Margins for US LNG offtakers have soared this week as trade disruptions from the US-Iran war send European and Asian LNG prices to multi-year highs while gains at the US benchmark Henry Hub are limited.
The war is unlikely to significantly boost Henry Hub prices despite increased demand for US LNG. Utilization rates at US LNG export terminals were already high before global prices surged, leaving little room for additional shipments.
US terminals shipped 10.75mn t in the 30 days that ended 2 March, Kpler data show, equivalent to a pace of 130.8mn t/yr. This equals a 94pc utilization rate of aggregated peak capacity. The only additional marginal volumes would come from the two projects undergoing commissioning in Texas: Cheniere's 11.45mn t/yr stage 3 expansion project at Corpus Christi LNG and the first train of QatarEnergy and ExxonMobil's 18.1mn t/yr Golden Pass LNG.

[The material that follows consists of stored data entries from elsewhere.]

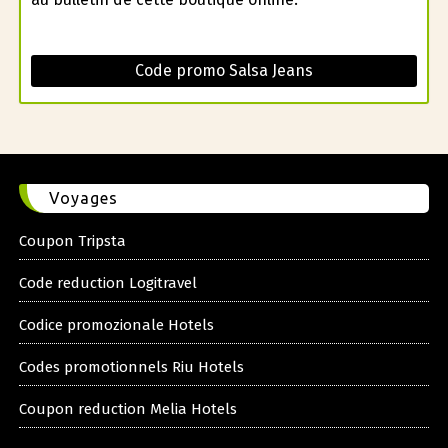
Code promo Salsa Jeans
Voyages
Coupon Tripsta
Code reduction Logitravel
Codice promozionale Hotels
Codes promotionnels Riu Hotels
Coupon reduction Melia Hotels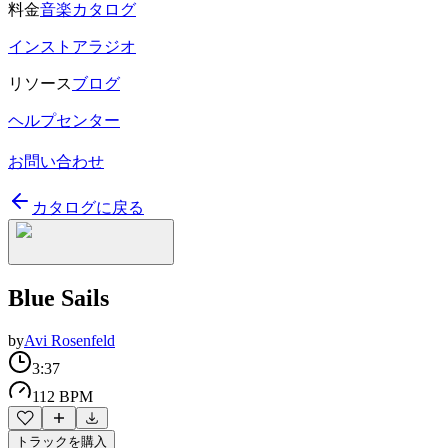
料金
音楽カタログ
インストアラジオ
リソース
ブログ
ヘルプセンター
お問い合わせ
カタログに戻る
Blue Sails
by
Avi Rosenfeld
3:37
112 BPM
トラックを購入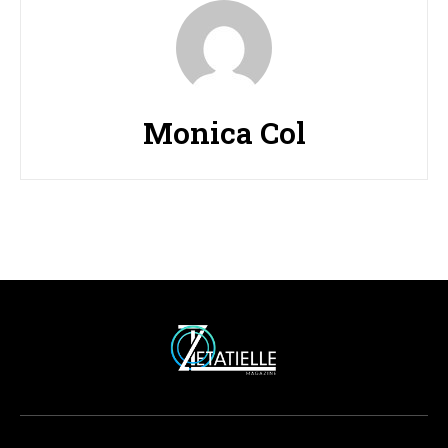
Monica Col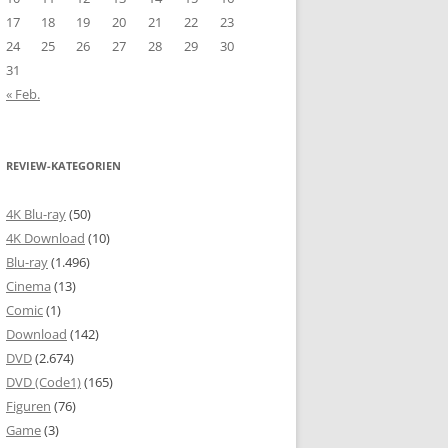
17
18
19
20
21
22
23
24
25
26
27
28
29
30
31
« Feb.
REVIEW-KATEGORIEN
4K Blu-ray
(50)
4K Download
(10)
Blu-ray
(1.496)
Cinema
(13)
Comic
(1)
Download
(142)
DVD
(2.674)
DVD (Code1)
(165)
Figuren
(76)
Game
(3)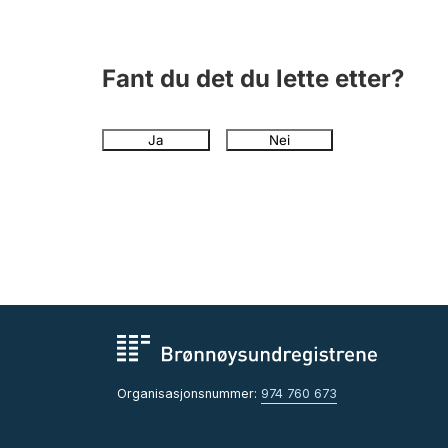
Fant du det du lette etter?
Ja
Nei
Organisasjonsnummer:
974 760 673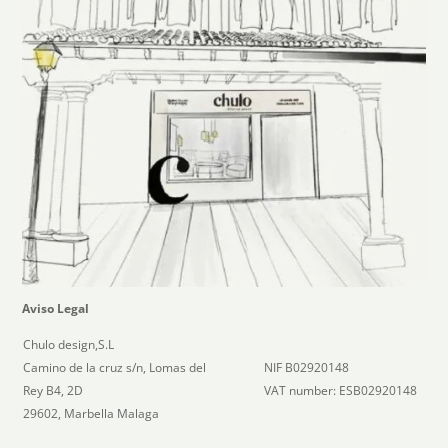
Aviso Legal
Chulo design,S.L
Camino de la cruz s/n, Lomas del
NIF B02920148
Rey B4, 2D
VAT number: ESB02920148
29602, Marbella Malaga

Global LNG prices have surged since the US and Israel attacked Iran on 28 February. The conflict has effectively halted traffic through the strait of Hormuz, cutting off supplies from Qatar's 77mn t/yr Ras Laffan and the UAE's 6mn t/yr Das Island export terminals that primarily go to Asian markets. US president Donald Trump announced on 3 March that the US will offer political risk insurance and naval convoys for ships traveling through the Mideast Gulf, but it is unclear how long it would take for volumes to return to the market. QatarEnergy halted production at Ras Laffan on 2 March and will need multiple days to resume operations.
This chokepoint has pushed Asian offtakers to seek replacement supplies, opening the arbitrage for cargoes from the Atlantic basin and creating a competition between European and Asian buyers for LNG. Prices for LNG delivered to northwest Europe in April jumped to $19.33/mn Btu on 3 March, more than double the $9.98/mn Btu on 27 February, Argus data show. LNG cargoes delivered to northeast Asia in May — a month later to account for a longer shipping distance from the Atlantic — increased to $16.87/mn Btu at the end of Singapore's trading day on 3 March, a 66pc gain from $10.14/mn Btu on 27 February.
These price increases have far outpaced gains at the Henry Hub, the basis for LNG contracts in the US (see chart). Nymex gas for April delivery at the Henry Hub settled at $3.05/mn Btu on 3 March, just a 6.8pc increase from $2.86/mn Btu on 27 February. Prices have gained for three consecutive sessions since reaching a five-month low on 26 February but sat on the lower end of this winter's price range, which has stretched from $2.83/mn Btu to $7.46/mn Btu.
The muted gains have significantly raised the premium of delivered LNG markets above the indicative long-term LNG contract price, which comprises 115pc of Henry Hub plus a $3/mn Btu liquefaction fee. European LNG's premium over the indicative contract price grew to $12.82/mn Btu on 3 March, up from the February average of $3.59/mn Btu.